Wagner sorriu. Pelo visto, até o sistema sabia que aquele era um péssimo nome. Ele clicou em "WAGNER", e o sistema utilizou seu nome como nick na rede social. Em seguida, clicou em avançar.

"Que tal me dar permissão para acessar as suas redes sociais? Assim eu vou aprender mais sobre o que você gosta e assim vou ter mais informações para escolher o par ideal. Quanto mais eu souber, mais assertivo vou ser. Deseja dar permissão para coletar dados das redes sociais?"

SIM / NÃO.

Wagner clicou em SIM. Pelo menos aquele app tinha a decência de pedir permissão para acessar seus dados. "Vê se aprende Facebook."

O aplicativo passou alguns segundos carregando e em seguida criou um perfil com cinco fotos retiradas do seu Instagram. Pelo menos eram boas fotos.

"Agora preciso ter acesso aos seus históricos de navegação. Quanto mais eu souber de você, mais eu vou poder te ajudar a encontrar o par ideal. Deseja dar permissão para coletar dados de navegação?"

SIM / NÃO.

Wagner clicou em não. Tinha coisas que ele pesquisava que tinha vergonha de compartilhar até mesmo com uma inteligência artificial.

"Tem certeza? Como eu vou te ajudar se não souber quem você é de verdade? Deixa vai, eu prometo que não conto para ninguém, será nosso segredinho. Deseja dar permissão para coletar dados de navegação?"
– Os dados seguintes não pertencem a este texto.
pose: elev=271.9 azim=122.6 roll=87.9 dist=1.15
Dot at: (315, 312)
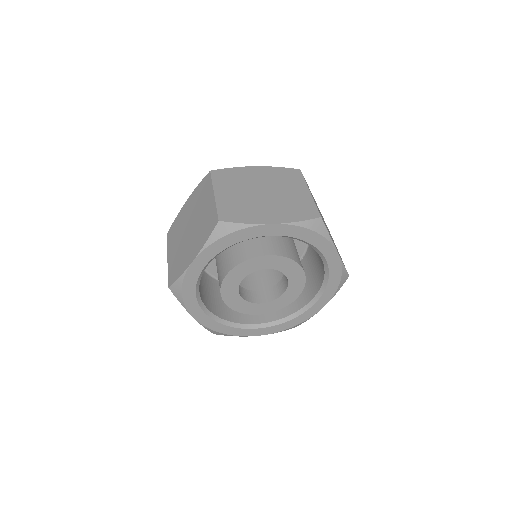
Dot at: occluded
SIM / NÃO, EU SOU UM MEDROSO.

Wagner riu da audácia do sistema e acabou clicando em SIM. Se estava na chuva era para se molhar. O sistema carregou um pouco e depois retornou com outra mensagem.

"Certo, agora te conheço. Vamos definir as suas preferências de gênero. Você está em busca de:"

HOMEM / MULHER / AMBOS.

Wagner clicou em mulher e o sistema carregou.

"Tem certeza que deseja que eu busque apenas por mulheres? Segundo seu histórico de buscas, eu creio que você possa considerar conhecer homens também."

Deseja confirmar sua preferência de gênero?

SIM / NÃO EU VOU EXPERIMENTAR COISAS NOVAS.

Wagner se incomodou com a audácia do sistema. Talvez ele não devesse ter permitido o acesso ao seu histórico. Tudo que ele pesquisara sobre o sexo gay fora por pura curiosidade. Clicou em SIM e o sistema prosseguiu sem mais nenhuma insinuação naquele sentido.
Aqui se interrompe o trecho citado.